Dataset entries
------------------------

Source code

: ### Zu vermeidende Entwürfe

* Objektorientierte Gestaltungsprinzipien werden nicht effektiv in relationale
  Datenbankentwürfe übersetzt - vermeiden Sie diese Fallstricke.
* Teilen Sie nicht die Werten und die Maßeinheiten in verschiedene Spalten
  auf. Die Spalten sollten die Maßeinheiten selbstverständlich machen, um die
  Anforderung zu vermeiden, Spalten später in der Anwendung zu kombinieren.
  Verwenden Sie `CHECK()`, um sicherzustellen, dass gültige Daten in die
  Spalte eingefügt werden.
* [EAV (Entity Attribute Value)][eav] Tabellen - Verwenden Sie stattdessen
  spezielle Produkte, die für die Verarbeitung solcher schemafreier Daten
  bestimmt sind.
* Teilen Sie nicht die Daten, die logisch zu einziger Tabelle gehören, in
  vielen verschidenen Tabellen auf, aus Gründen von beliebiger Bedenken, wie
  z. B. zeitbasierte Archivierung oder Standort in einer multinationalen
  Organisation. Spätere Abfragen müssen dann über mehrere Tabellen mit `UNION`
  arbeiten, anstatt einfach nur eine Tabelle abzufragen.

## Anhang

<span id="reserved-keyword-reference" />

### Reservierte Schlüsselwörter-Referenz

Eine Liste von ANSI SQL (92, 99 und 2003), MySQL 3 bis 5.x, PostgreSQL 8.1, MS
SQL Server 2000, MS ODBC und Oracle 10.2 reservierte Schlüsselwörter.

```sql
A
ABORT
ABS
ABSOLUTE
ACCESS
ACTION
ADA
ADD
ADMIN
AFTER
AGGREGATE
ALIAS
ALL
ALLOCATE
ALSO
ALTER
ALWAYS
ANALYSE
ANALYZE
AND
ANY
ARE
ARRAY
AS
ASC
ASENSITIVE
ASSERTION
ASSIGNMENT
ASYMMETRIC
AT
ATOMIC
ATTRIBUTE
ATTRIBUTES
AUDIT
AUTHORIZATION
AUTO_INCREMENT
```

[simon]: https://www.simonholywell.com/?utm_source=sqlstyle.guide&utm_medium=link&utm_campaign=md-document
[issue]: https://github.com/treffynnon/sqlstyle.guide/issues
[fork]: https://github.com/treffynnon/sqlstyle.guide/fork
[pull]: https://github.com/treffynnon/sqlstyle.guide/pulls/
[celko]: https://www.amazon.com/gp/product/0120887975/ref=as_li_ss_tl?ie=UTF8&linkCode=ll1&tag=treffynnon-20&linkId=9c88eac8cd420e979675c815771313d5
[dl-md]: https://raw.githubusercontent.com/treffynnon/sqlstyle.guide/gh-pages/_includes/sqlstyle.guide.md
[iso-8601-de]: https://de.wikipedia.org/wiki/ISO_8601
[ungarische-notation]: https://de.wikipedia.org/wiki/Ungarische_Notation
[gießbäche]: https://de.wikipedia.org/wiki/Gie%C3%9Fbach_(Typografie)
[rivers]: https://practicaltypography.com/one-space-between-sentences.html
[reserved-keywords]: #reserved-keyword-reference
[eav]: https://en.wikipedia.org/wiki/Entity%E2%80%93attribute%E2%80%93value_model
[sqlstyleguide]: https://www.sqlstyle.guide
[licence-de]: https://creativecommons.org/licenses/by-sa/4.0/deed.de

------------------------

[What this task involves]: The lines from the one holding "[issue]: https://github.com/treffynnon/sqlstyle.guide/issues" to the final line of the entries, both included, are what should be output, exactly and alone.

[Exercise solution]:
[issue]: https://github.com/treffynnon/sqlstyle.guide/issues
[fork]: https://github.com/treffynnon/sqlstyle.guide/fork
[pull]: https://github.com/treffynnon/sqlstyle.guide/pulls/
[celko]: https://www.amazon.com/gp/product/0120887975/ref=as_li_ss_tl?ie=UTF8&linkCode=ll1&tag=treffynnon-20&linkId=9c88eac8cd420e979675c815771313d5
[dl-md]: https://raw.githubusercontent.com/treffynnon/sqlstyle.guide/gh-pages/_includes/sqlstyle.guide.md
[iso-8601-de]: https://de.wikipedia.org/wiki/ISO_8601
[ungarische-notation]: https://de.wikipedia.org/wiki/Ungarische_Notation
[gießbäche]: https://de.wikipedia.org/wiki/Gie%C3%9Fbach_(Typografie)
[rivers]: https://practicaltypography.com/one-space-between-sentences.html
[reserved-keywords]: #reserved-keyword-reference
[eav]: https://en.wikipedia.org/wiki/Entity%E2%80%93attribute%E2%80%93value_model
[sqlstyleguide]: https://www.sqlstyle.guide
[licence-de]: https://creativecommons.org/licenses/by-sa/4.0/deed.de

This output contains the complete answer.